FIGURE 3.

Developmental alterations in NMDAR subunit composition in adult mouse newborn DGCs. (A) NR2AR and NR2BR mRNA relative expression in newborn 3-week-old and 6-week-old DGCs of adult mice. Values represent the mean ± SEM (^∗p < 0.05; t-test). (B) The AMPA- and NMDA-mediated EPSCs recorded under whole-cell voltage-clamp (Vm = –70 mV for AMPA-EPSCs, Vm = + 40 mV for NMDA-EPSCs) from adult-born 3-week-old and adult-born 6-week-old DGCs. CNQX (10 μM) and PTX (50 μM) were delivered in the perfused ACSF solution throughout NMDA-EPSC recordings. Shown in the upper row are representative example traces of AMPA- and NMDA-EPSCs recorded under the whole-cell voltage-clamp. The lower row shows the statistical analysis of the AMPA- and NMDA-EPSC decay time in adult-born 3-week-old (white bar) and adult-born 6-week-old (black bar) DGCs.
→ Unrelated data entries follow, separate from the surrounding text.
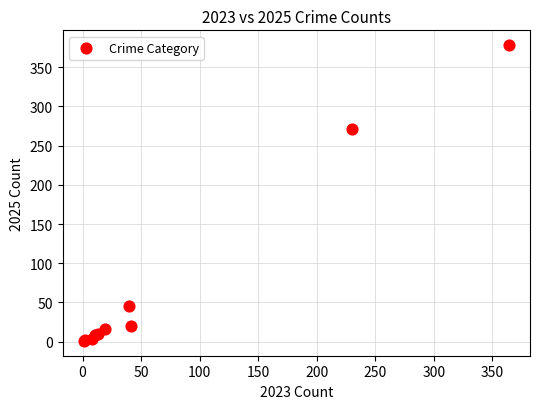

What Y value in the scatter plot is closest to 189?

271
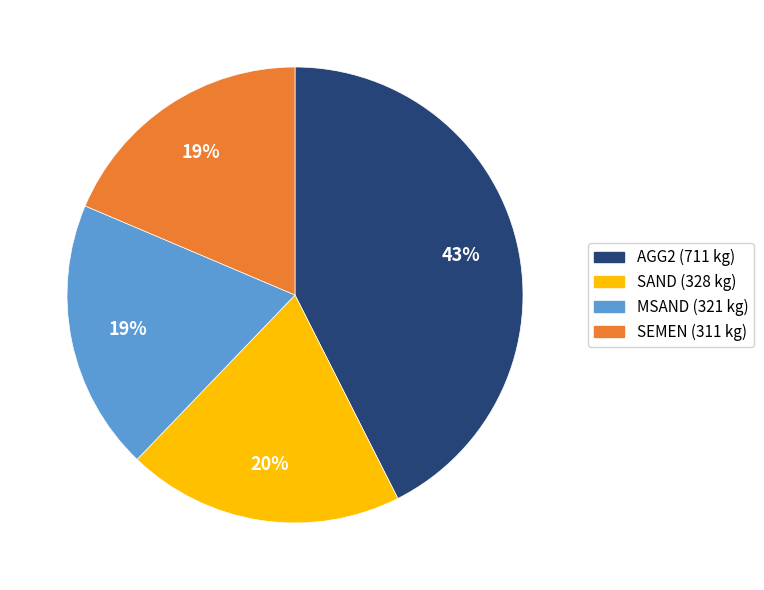

To the nearest percent, what is the average slice percentage?

25%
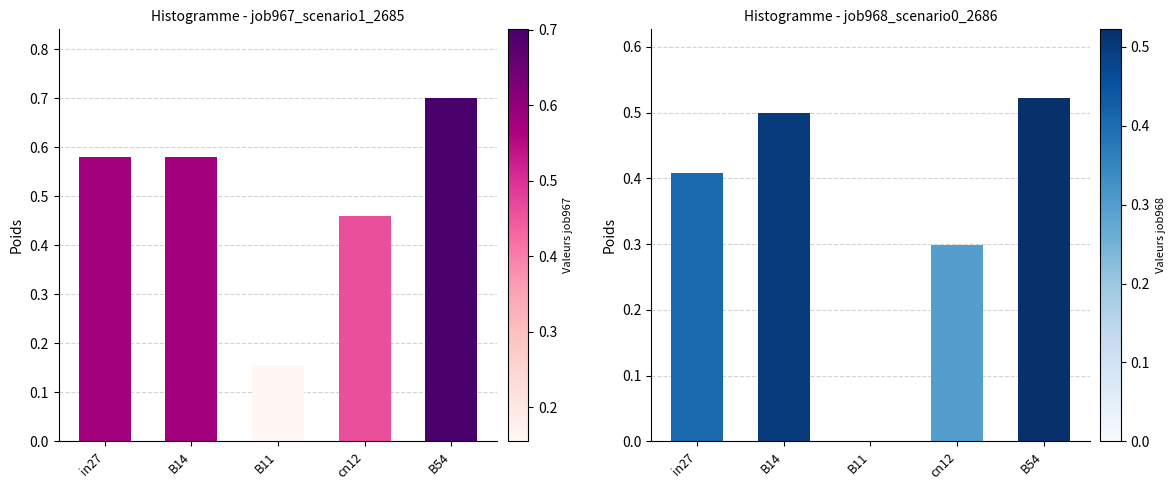

What is the label of the 2nd bar from the right?

cn12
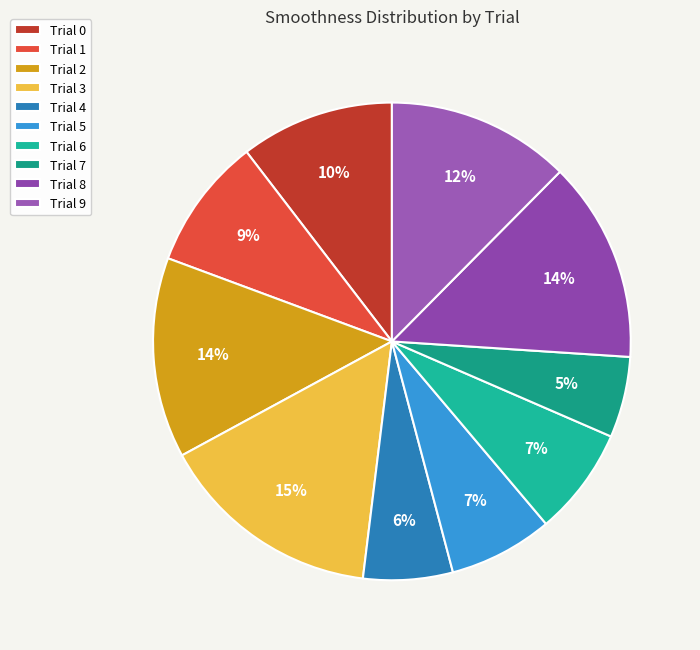

Count the number of slices in the pie.

10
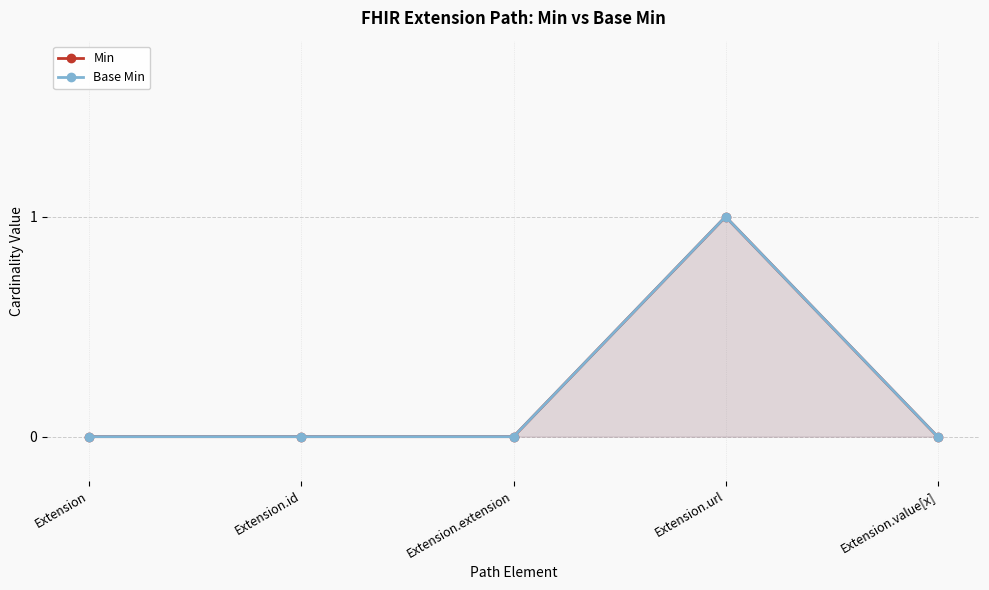

Which series has the largest range (max minus min)?

Min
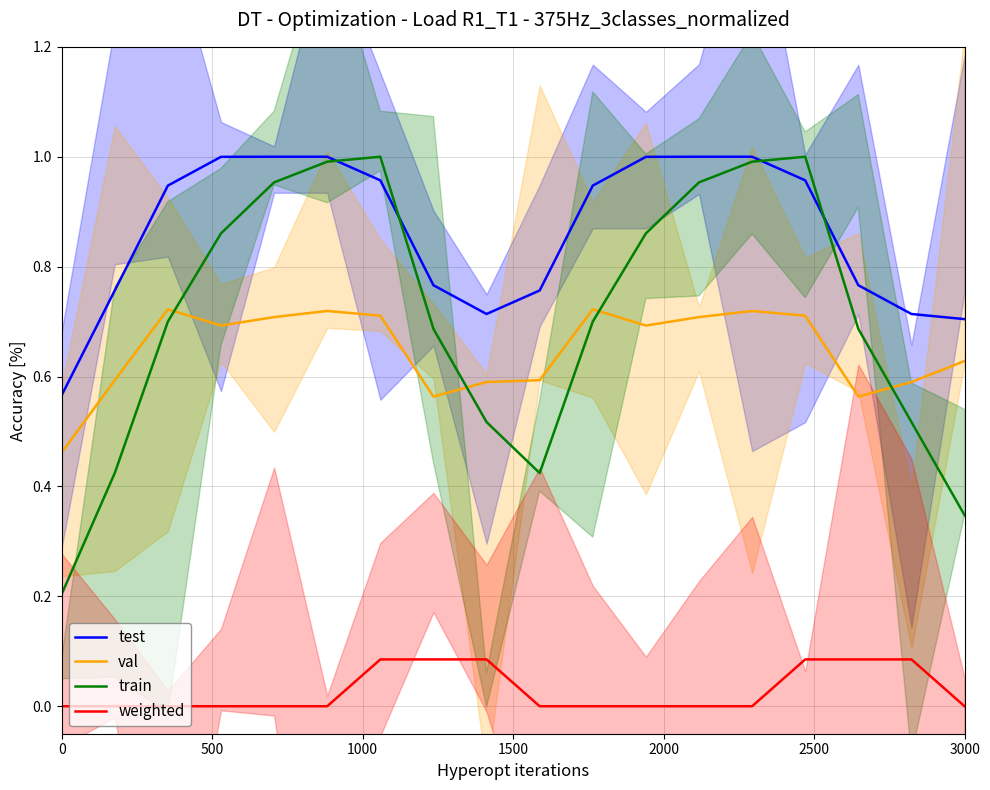

What is the difference between the maximum and minimum values in the test series?

0.4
Bottom row, the summary data demonstrate that the decay time of NMDA-EPSCs becomes slower in adult-born 3-week-old than in adult-born 6-week-old DGCs, whereas the decay time of AMPA-EPSCs does not obviously change during the development of adult newborn DGCs. Values represent the mean ± SEM (^∗∗∗p < 0.001; unpaired t-test). (C) Shown in the top row are typical sample traces of NMDA-EPSCs recorded under whole-cell voltage-clamp before and after perfusion with PEAQX or ifenprodil in adult mouse newborn 3-week-old DGCs. Bottom row, quantification of the decay time of NMDA-EPSCs in newborn 3-week-old and newborn 6-week-old DGCs after PEAQX and ifenprodil administration. Values represent the mean ± SEM (^∗p < 0.05; unpaired t-test).